### Problem:
In the data below, find the line containing "het ‘klapgat’ doorloopt", then set down that line and every later line up to and including the line containing "в соответствии с", exactly.

[Records provided Boundary: Start]

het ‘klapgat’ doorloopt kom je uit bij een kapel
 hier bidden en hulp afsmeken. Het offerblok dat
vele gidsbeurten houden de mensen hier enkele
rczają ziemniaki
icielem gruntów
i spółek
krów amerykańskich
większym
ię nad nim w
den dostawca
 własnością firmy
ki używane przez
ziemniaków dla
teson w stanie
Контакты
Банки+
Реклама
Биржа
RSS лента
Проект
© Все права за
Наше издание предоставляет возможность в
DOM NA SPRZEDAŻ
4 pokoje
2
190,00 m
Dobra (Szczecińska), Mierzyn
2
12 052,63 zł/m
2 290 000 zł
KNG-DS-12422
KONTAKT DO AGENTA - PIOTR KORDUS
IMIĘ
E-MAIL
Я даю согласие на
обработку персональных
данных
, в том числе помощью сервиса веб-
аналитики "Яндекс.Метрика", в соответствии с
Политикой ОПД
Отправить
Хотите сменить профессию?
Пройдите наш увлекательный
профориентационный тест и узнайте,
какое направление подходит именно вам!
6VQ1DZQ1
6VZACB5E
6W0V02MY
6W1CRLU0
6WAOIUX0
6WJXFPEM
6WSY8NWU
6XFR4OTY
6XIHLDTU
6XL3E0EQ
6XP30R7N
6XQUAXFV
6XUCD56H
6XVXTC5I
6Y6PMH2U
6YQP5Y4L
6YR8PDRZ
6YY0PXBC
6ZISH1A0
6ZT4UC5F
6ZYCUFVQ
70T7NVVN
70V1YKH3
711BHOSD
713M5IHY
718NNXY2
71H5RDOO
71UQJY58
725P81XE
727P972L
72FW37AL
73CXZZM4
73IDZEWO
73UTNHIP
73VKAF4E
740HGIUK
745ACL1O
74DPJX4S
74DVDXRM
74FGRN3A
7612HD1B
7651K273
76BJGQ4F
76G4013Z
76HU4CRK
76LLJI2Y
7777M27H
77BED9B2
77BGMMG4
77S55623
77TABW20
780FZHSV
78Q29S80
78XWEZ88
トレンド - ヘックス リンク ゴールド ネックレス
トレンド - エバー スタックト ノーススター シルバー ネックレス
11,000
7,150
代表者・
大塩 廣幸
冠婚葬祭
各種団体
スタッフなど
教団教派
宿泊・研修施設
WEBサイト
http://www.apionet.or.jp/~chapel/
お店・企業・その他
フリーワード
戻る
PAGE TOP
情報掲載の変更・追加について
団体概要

[Records provided Boundary: End]
[Records provided Boundary: Start]

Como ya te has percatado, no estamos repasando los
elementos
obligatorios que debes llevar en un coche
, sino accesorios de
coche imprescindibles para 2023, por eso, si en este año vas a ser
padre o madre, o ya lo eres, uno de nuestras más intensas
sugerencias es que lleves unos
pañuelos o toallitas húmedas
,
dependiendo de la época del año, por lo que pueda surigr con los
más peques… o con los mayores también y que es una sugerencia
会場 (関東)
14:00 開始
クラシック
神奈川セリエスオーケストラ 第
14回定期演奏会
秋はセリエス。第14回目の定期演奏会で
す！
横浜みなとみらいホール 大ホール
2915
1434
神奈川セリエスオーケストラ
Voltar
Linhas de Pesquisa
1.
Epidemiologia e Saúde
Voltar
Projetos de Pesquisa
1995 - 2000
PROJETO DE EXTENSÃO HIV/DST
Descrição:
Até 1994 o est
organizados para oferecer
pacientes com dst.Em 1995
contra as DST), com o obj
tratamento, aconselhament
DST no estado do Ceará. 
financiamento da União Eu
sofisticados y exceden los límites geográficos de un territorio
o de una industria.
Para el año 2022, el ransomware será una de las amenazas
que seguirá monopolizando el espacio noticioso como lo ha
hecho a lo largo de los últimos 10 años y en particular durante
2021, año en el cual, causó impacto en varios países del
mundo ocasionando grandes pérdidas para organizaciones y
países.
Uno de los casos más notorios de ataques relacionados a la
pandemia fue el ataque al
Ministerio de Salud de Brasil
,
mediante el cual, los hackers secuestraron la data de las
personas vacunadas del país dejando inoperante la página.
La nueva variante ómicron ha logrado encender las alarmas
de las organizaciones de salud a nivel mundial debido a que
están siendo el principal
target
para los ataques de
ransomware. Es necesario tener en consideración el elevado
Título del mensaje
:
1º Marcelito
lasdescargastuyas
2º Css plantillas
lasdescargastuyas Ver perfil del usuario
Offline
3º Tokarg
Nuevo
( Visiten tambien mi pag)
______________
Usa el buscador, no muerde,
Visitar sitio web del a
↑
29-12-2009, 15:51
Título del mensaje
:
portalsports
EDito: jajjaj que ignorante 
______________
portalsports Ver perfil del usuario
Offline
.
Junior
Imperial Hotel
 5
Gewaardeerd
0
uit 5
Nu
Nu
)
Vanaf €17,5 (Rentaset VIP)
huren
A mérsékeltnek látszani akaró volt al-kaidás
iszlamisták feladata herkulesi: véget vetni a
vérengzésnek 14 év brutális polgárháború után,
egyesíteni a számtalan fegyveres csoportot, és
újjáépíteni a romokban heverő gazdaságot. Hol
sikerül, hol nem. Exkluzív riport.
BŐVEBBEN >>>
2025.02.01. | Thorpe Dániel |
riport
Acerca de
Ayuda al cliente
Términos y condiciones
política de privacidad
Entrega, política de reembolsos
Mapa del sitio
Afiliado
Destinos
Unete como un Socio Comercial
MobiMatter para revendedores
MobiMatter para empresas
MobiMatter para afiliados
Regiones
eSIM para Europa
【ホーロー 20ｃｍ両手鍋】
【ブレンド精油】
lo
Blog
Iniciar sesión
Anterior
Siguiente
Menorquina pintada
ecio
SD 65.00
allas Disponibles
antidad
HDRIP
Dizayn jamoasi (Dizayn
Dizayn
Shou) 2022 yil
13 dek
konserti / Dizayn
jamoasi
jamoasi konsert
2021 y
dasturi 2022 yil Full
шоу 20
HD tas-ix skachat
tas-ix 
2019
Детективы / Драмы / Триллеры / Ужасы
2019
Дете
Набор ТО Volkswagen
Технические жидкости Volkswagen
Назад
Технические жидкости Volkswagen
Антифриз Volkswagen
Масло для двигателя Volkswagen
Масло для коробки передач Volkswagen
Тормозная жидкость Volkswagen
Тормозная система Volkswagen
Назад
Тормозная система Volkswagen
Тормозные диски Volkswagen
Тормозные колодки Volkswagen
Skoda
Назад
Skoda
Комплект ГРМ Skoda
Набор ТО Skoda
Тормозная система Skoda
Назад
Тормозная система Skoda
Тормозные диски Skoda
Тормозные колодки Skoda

[Records provided Boundary: End]
[Records provided Boundary: Start]

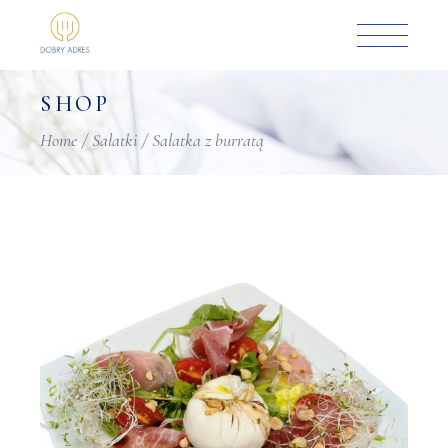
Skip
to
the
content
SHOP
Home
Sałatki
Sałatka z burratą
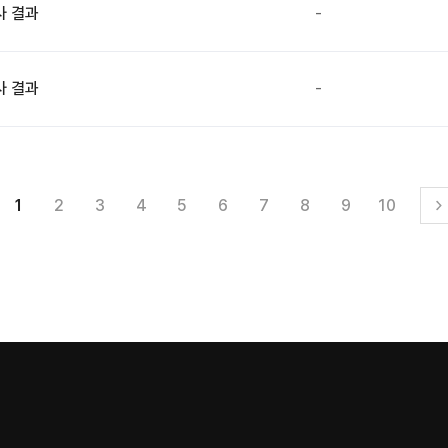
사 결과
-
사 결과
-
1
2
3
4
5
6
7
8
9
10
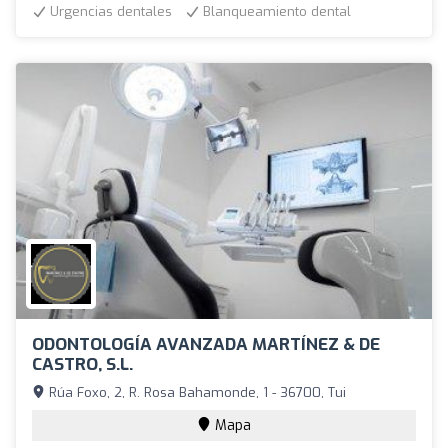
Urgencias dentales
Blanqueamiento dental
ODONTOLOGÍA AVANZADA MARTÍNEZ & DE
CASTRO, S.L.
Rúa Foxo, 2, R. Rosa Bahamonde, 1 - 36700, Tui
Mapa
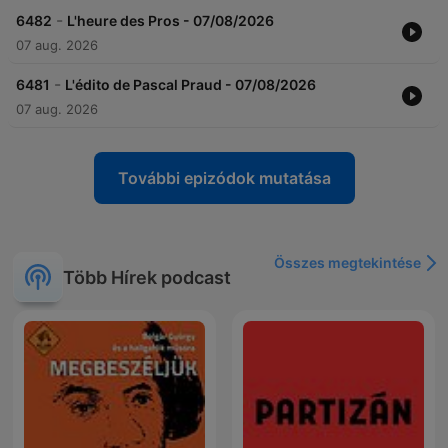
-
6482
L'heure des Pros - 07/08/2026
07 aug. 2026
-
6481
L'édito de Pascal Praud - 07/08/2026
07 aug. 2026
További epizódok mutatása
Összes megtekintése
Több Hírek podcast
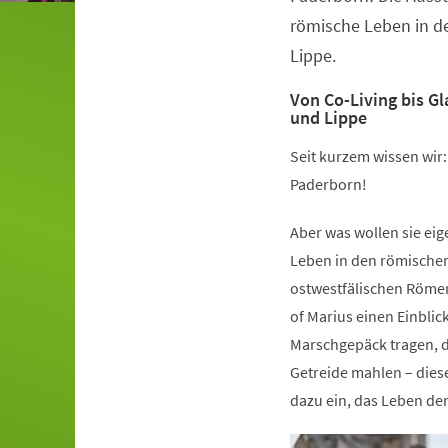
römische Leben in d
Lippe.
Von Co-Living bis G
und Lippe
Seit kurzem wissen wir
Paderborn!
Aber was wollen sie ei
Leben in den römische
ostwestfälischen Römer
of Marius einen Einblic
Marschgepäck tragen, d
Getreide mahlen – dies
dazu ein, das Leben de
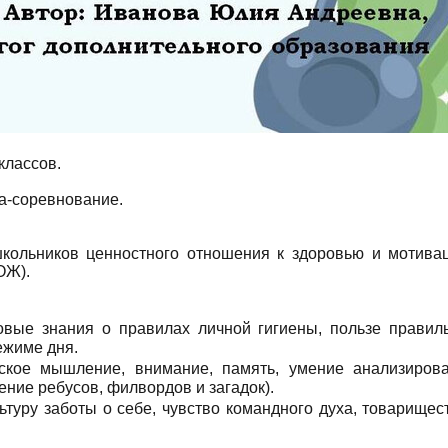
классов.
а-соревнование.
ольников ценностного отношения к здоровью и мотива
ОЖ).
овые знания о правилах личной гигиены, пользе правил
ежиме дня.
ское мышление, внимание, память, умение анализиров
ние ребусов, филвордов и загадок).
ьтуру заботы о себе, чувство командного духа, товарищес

[Records provided Boundary: End]

### Exercise response:
het ‘klapgat’ doorloopt kom je uit bij een kapel
 hier bidden en hulp afsmeken. Het offerblok dat
vele gidsbeurten houden de mensen hier enkele
rczają ziemniaki
icielem gruntów
i spółek
krów amerykańskich
większym
ię nad nim w
den dostawca
 własnością firmy
ki używane przez
ziemniaków dla
teson w stanie
Контакты
Банки+
Реклама
Биржа
RSS лента
Проект
© Все права за
Наше издание предоставляет возможность в
DOM NA SPRZEDAŻ
4 pokoje
2
190,00 m
Dobra (Szczecińska), Mierzyn
2
12 052,63 zł/m
2 290 000 zł
KNG-DS-12422
KONTAKT DO AGENTA - PIOTR KORDUS
IMIĘ
E-MAIL
Я даю согласие на
обработку персональных
данных
, в том числе помощью сервиса веб-
аналитики "Яндекс.Метрика", в соответствии с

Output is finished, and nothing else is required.